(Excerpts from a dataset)
.....
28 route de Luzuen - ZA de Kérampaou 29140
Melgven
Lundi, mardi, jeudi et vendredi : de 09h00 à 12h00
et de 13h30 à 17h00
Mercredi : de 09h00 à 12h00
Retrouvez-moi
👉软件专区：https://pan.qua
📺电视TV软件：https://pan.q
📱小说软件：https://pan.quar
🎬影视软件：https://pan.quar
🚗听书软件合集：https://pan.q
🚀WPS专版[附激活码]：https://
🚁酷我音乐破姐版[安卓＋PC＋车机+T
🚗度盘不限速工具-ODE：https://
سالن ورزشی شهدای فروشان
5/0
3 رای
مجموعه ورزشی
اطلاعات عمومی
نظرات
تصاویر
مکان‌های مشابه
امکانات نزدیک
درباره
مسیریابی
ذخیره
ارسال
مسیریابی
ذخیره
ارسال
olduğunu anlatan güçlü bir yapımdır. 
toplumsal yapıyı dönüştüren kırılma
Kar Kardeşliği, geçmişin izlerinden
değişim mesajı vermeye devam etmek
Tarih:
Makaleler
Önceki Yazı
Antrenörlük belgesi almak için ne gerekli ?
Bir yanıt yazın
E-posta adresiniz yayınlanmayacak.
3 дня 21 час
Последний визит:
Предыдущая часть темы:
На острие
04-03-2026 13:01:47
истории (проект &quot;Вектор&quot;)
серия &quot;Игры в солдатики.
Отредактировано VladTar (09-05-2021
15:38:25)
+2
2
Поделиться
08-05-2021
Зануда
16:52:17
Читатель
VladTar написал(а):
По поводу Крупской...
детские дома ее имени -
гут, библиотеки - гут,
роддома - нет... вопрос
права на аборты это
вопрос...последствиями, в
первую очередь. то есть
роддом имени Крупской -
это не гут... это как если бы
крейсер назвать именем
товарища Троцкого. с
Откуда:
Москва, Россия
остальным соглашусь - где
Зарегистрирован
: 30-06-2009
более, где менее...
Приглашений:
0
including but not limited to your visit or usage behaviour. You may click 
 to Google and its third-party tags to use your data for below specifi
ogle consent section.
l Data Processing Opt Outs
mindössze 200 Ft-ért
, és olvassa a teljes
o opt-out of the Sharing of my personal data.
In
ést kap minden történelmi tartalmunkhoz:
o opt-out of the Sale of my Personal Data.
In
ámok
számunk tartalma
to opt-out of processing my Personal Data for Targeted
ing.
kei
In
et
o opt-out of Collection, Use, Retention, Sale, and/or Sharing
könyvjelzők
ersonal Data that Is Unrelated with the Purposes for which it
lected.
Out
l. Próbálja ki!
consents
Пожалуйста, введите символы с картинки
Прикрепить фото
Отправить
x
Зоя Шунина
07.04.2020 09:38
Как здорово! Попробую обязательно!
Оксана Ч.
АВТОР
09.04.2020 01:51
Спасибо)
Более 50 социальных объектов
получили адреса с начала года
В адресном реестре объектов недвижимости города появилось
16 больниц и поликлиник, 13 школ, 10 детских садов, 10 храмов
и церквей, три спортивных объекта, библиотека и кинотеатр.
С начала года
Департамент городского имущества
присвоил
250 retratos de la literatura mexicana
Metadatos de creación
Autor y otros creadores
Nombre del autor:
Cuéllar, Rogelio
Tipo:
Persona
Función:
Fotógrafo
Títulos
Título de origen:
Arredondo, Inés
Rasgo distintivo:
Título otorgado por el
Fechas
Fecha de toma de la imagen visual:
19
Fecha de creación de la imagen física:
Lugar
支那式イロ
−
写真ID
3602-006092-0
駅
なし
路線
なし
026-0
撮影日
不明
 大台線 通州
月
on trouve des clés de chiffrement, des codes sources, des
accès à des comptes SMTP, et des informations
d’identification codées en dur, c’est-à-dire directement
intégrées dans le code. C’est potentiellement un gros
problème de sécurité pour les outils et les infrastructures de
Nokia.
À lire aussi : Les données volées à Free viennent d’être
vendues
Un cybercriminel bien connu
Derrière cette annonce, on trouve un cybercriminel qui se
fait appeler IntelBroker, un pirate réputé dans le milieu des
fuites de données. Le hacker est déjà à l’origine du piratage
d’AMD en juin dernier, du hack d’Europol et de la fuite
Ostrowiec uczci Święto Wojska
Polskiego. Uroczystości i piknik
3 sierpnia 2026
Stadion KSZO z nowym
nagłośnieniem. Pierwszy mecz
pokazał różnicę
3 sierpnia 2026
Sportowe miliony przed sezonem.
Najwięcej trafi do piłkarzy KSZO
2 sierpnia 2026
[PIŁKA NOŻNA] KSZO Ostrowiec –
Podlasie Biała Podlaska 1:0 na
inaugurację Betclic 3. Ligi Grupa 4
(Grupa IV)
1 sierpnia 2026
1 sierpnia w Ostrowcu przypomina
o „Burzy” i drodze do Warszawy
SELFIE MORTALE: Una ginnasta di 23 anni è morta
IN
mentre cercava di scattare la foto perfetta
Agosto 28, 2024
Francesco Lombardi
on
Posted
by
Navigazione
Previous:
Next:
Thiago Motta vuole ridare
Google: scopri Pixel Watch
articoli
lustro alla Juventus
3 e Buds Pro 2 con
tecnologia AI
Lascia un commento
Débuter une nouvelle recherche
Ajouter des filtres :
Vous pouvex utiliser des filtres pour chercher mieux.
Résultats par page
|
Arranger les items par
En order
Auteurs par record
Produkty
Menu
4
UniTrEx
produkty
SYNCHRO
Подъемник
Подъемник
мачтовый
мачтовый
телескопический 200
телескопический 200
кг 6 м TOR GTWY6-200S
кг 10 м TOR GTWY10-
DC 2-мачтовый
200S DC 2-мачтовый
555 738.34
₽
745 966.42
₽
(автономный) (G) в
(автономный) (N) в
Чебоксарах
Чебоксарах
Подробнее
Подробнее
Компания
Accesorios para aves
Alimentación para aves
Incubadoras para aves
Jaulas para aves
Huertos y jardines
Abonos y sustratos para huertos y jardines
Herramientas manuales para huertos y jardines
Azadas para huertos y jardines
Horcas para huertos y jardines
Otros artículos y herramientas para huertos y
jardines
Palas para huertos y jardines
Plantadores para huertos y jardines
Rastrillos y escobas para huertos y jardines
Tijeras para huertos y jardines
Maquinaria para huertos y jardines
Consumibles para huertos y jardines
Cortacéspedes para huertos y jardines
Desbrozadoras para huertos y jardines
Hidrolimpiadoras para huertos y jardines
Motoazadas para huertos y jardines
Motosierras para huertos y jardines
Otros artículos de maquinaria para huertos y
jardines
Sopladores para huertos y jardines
.....
Directive
Return the entries in full, keeping every line exactly as it is.

Your solution
28 route de Luzuen - ZA de Kérampaou 29140
Melgven
Lundi, mardi, jeudi et vendredi : de 09h00 à 12h00
et de 13h30 à 17h00
Mercredi : de 09h00 à 12h00
Retrouvez-moi
👉软件专区：https://pan.qua
📺电视TV软件：https://pan.q
📱小说软件：https://pan.quar
🎬影视软件：https://pan.quar
🚗听书软件合集：https://pan.q
🚀WPS专版[附激活码]：https://
🚁酷我音乐破姐版[安卓＋PC＋车机+T
🚗度盘不限速工具-ODE：https://
سالن ورزشی شهدای فروشان
5/0
3 رای
مجموعه ورزشی
اطلاعات عمومی
نظرات
تصاویر
مکان‌های مشابه
امکانات نزدیک
درباره
مسیریابی
ذخیره
ارسال
مسیریابی
ذخیره
ارسال
olduğunu anlatan güçlü bir yapımdır. 
toplumsal yapıyı dönüştüren kırılma
Kar Kardeşliği, geçmişin izlerinden
değişim mesajı vermeye devam etmek
Tarih:
Makaleler
Önceki Yazı
Antrenörlük belgesi almak için ne gerekli ?
Bir yanıt yazın
E-posta adresiniz yayınlanmayacak.
3 дня 21 час
Последний визит:
Предыдущая часть темы:
На острие
04-03-2026 13:01:47
истории (проект &quot;Вектор&quot;)
серия &quot;Игры в солдатики.
Отредактировано VladTar (09-05-2021
15:38:25)
+2
2
Поделиться
08-05-2021
Зануда
16:52:17
Читатель
VladTar написал(а):
По поводу Крупской...
детские дома ее имени -
гут, библиотеки - гут,
роддома - нет... вопрос
права на аборты это
вопрос...последствиями, в
первую очередь. то есть
роддом имени Крупской -
это не гут... это как если бы
крейсер назвать именем
товарища Троцкого. с
Откуда:
Москва, Россия
остальным соглашусь - где
Зарегистрирован
: 30-06-2009
более, где менее...
Приглашений:
0
including but not limited to your visit or usage behaviour. You may click 
 to Google and its third-party tags to use your data for below specifi
ogle consent section.
l Data Processing Opt Outs
mindössze 200 Ft-ért
, és olvassa a teljes
o opt-out of the Sharing of my personal data.
In
ést kap minden történelmi tartalmunkhoz:
o opt-out of the Sale of my Personal Data.
In
ámok
számunk tartalma
to opt-out of processing my Personal Data for Targeted
ing.
kei
In
et
o opt-out of Collection, Use, Retention, Sale, and/or Sharing
könyvjelzők
ersonal Data that Is Unrelated with the Purposes for which it
lected.
Out
l. Próbálja ki!
consents
Пожалуйста, введите символы с картинки
Прикрепить фото
Отправить
x
Зоя Шунина
07.04.2020 09:38
Как здорово! Попробую обязательно!
Оксана Ч.
АВТОР
09.04.2020 01:51
Спасибо)
Более 50 социальных объектов
получили адреса с начала года
В адресном реестре объектов недвижимости города появилось
16 больниц и поликлиник, 13 школ, 10 детских садов, 10 храмов
и церквей, три спортивных объекта, библиотека и кинотеатр.
С начала года
Департамент городского имущества
присвоил
250 retratos de la literatura mexicana
Metadatos de creación
Autor y otros creadores
Nombre del autor:
Cuéllar, Rogelio
Tipo:
Persona
Función:
Fotógrafo
Títulos
Título de origen:
Arredondo, Inés
Rasgo distintivo:
Título otorgado por el
Fechas
Fecha de toma de la imagen visual:
19
Fecha de creación de la imagen física:
Lugar
支那式イロ
−
写真ID
3602-006092-0
駅
なし
路線
なし
026-0
撮影日
不明
 大台線 通州
月
on trouve des clés de chiffrement, des codes sources, des
accès à des comptes SMTP, et des informations
d’identification codées en dur, c’est-à-dire directement
intégrées dans le code. C’est potentiellement un gros
problème de sécurité pour les outils et les infrastructures de
Nokia.
À lire aussi : Les données volées à Free viennent d’être
vendues
Un cybercriminel bien connu
Derrière cette annonce, on trouve un cybercriminel qui se
fait appeler IntelBroker, un pirate réputé dans le milieu des
fuites de données. Le hacker est déjà à l’origine du piratage
d’AMD en juin dernier, du hack d’Europol et de la fuite
Ostrowiec uczci Święto Wojska
Polskiego. Uroczystości i piknik
3 sierpnia 2026
Stadion KSZO z nowym
nagłośnieniem. Pierwszy mecz
pokazał różnicę
3 sierpnia 2026
Sportowe miliony przed sezonem.
Najwięcej trafi do piłkarzy KSZO
2 sierpnia 2026
[PIŁKA NOŻNA] KSZO Ostrowiec –
Podlasie Biała Podlaska 1:0 na
inaugurację Betclic 3. Ligi Grupa 4
(Grupa IV)
1 sierpnia 2026
1 sierpnia w Ostrowcu przypomina
o „Burzy” i drodze do Warszawy
SELFIE MORTALE: Una ginnasta di 23 anni è morta
IN
mentre cercava di scattare la foto perfetta
Agosto 28, 2024
Francesco Lombardi
on
Posted
by
Navigazione
Previous:
Next:
Thiago Motta vuole ridare
Google: scopri Pixel Watch
articoli
lustro alla Juventus
3 e Buds Pro 2 con
tecnologia AI
Lascia un commento
Débuter une nouvelle recherche
Ajouter des filtres :
Vous pouvex utiliser des filtres pour chercher mieux.
Résultats par page
|
Arranger les items par
En order
Auteurs par record
Produkty
Menu
4
UniTrEx
produkty
SYNCHRO
Подъемник
Подъемник
мачтовый
мачтовый
телескопический 200
телескопический 200
кг 6 м TOR GTWY6-200S
кг 10 м TOR GTWY10-
DC 2-мачтовый
200S DC 2-мачтовый
555 738.34
₽
745 966.42
₽
(автономный) (G) в
(автономный) (N) в
Чебоксарах
Чебоксарах
Подробнее
Подробнее
Компания
Accesorios para aves
Alimentación para aves
Incubadoras para aves
Jaulas para aves
Huertos y jardines
Abonos y sustratos para huertos y jardines
Herramientas manuales para huertos y jardines
Azadas para huertos y jardines
Horcas para huertos y jardines
Otros artículos y herramientas para huertos y
jardines
Palas para huertos y jardines
Plantadores para huertos y jardines
Rastrillos y escobas para huertos y jardines
Tijeras para huertos y jardines
Maquinaria para huertos y jardines
Consumibles para huertos y jardines
Cortacéspedes para huertos y jardines
Desbrozadoras para huertos y jardines
Hidrolimpiadoras para huertos y jardines
Motoazadas para huertos y jardines
Motosierras para huertos y jardines
Otros artículos de maquinaria para huertos y
jardines
Sopladores para huertos y jardines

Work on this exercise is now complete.